Akademia Piłkarska Kmita Zabierzów | biuro@akademiakmita.pl | Tel. 604-188-808

Kaszowianka – Kmita Zabierzów 3:3 (1:1)

Po bardzo dobrym i emocjonującym meczu remisujemy w Kaszowie z miejscową Kaszowianką 3-3.

 

Ten, kto w niedzielne wczesne popołudnie zdecydował się wybrać na obiekt Kaszowianki, z całą pewnością mógł być usatysfakcjonowany po tym, co zobaczył na przestrzeni 90 minut. Spotkały się bowiem dwa zespoły, które tego dnia chciały grać w piłkę, a obok umiejętności czysto piłkarskich, potrafiły dołożyć walkę, ofiarność i dobrą skuteczność, czego efektem aż sześć goli. Ten mecz po prostu przyjemnie się oglądało.

 

Dla gospodarzy wszystko mogło zacząć się pomyślnie już w 3 minucie, ale piłka ostatecznie obiła poprzeczkę bramki Morańskiego. Kaszowianka objęła prowadzenie w 20 minucie za sprawą Sotwina, który wykorzystał rzut karny podyktowany za faul Tyrały na Kołodziejczyku. Strata gola podziałała mobilizująco na nasz zespół, który systematycznie spychał rywala do defensywy. Pierwszy poważny sygnał do ataku dał Solecki, ale lepszy okazał się Murzański, odbijając strzał w dalszy róg bramki na rzut rożny. Dopiero w doliczonym czasie pierwszej połowy, dośrodkowanie z rzutu rożnego Świdra na gola zamienił Śmigacz, z bliskiej odległości głową pakując piłkę do siatki.

PODANE DANE.
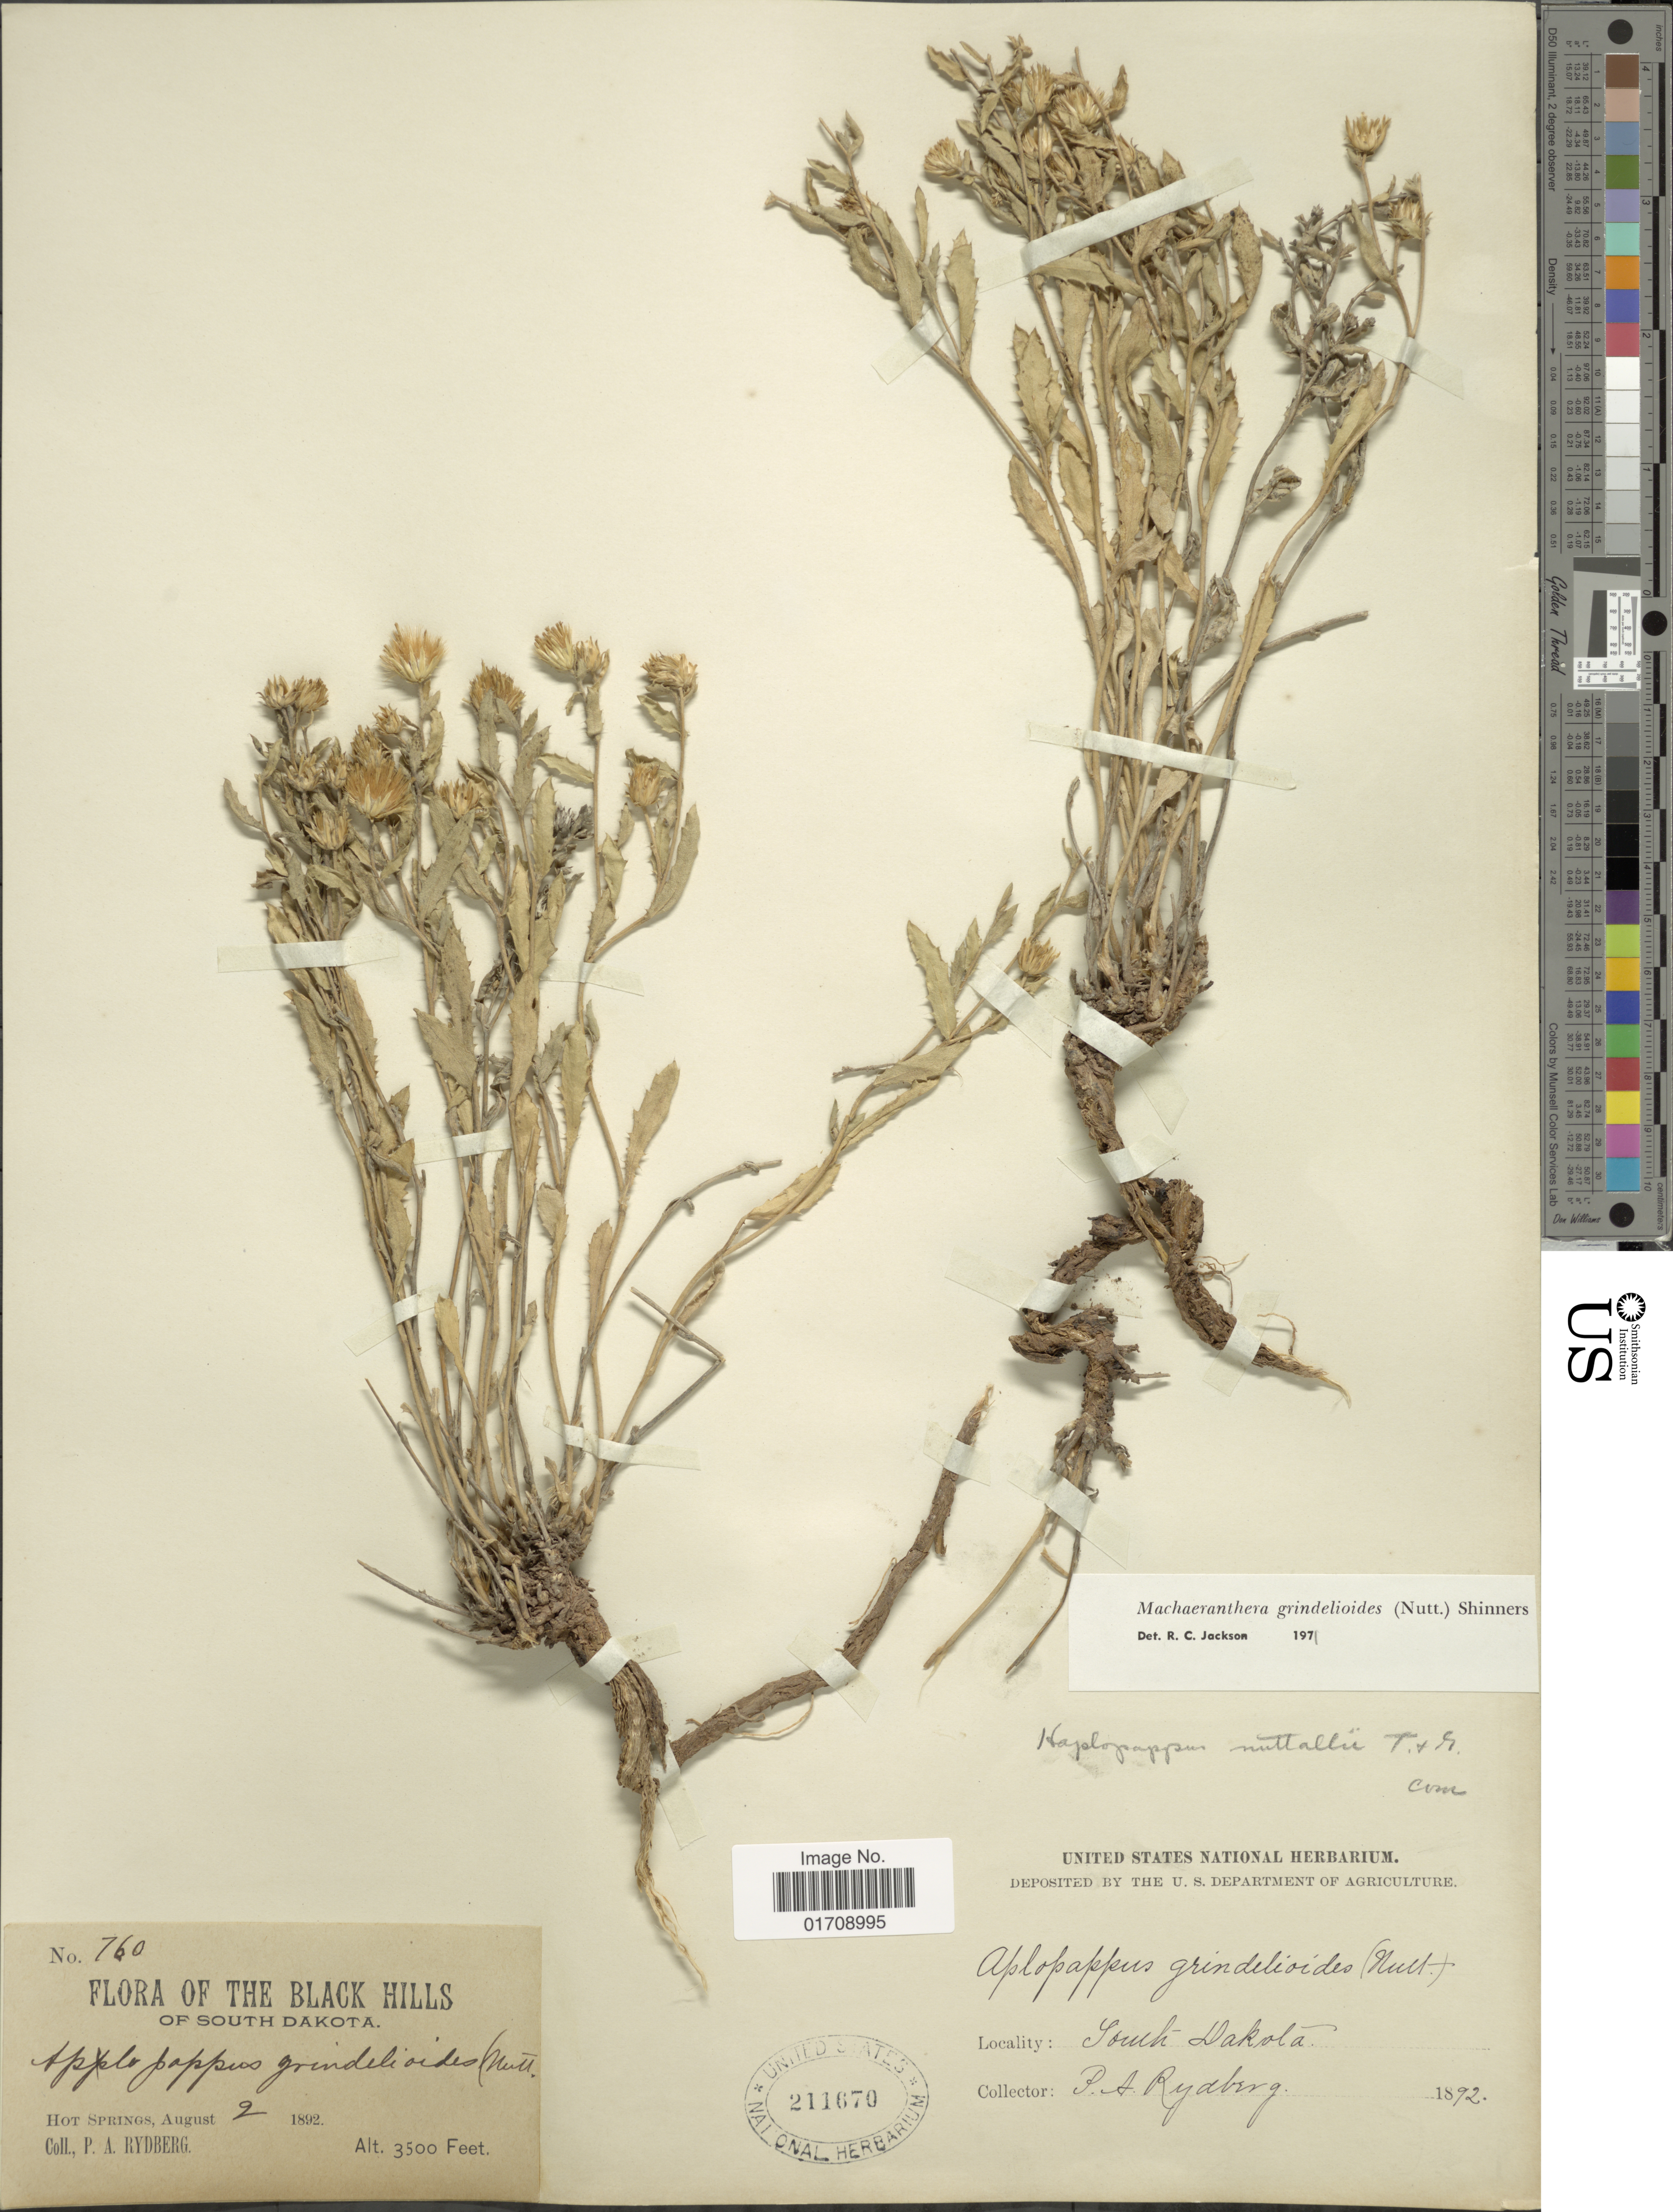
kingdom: Plantae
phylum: Tracheophyta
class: Magnoliopsida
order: Asterales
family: Asteraceae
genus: Machaeranthera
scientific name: Machaeranthera grindelioides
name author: (Nutt.) Shinners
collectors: P. A. Rydberg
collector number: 760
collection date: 1892-08-02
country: United States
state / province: South Dakota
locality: The Black Hills, Hot Springs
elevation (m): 1067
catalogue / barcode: US 211670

TREŚĆ POLECENIA A.
Kto według relacji z meczu strzelił gola dla Kmity w doliczonym czasie pierwszej połowy?
TREŚĆ POLECENIA B.
Zwróć bez żadnych zmian wiersze rekordów, zaczynając od wiersza z „collectors: P. A. Rydberg” i kończąc na ostatnim wierszu rekordów.

ROZWIĄZANIE ZADANIA A.
Śmigacz, głową z bliskiej odległości po dośrodkowaniu Świdra z rzutu rożnego.

ROZWIĄZANIE ZADANIA B.
collectors: P. A. Rydberg
collector number: 760
collection date: 1892-08-02
country: United States
state / province: South Dakota
locality: The Black Hills, Hot Springs
elevation (m): 1067
catalogue / barcode: US 211670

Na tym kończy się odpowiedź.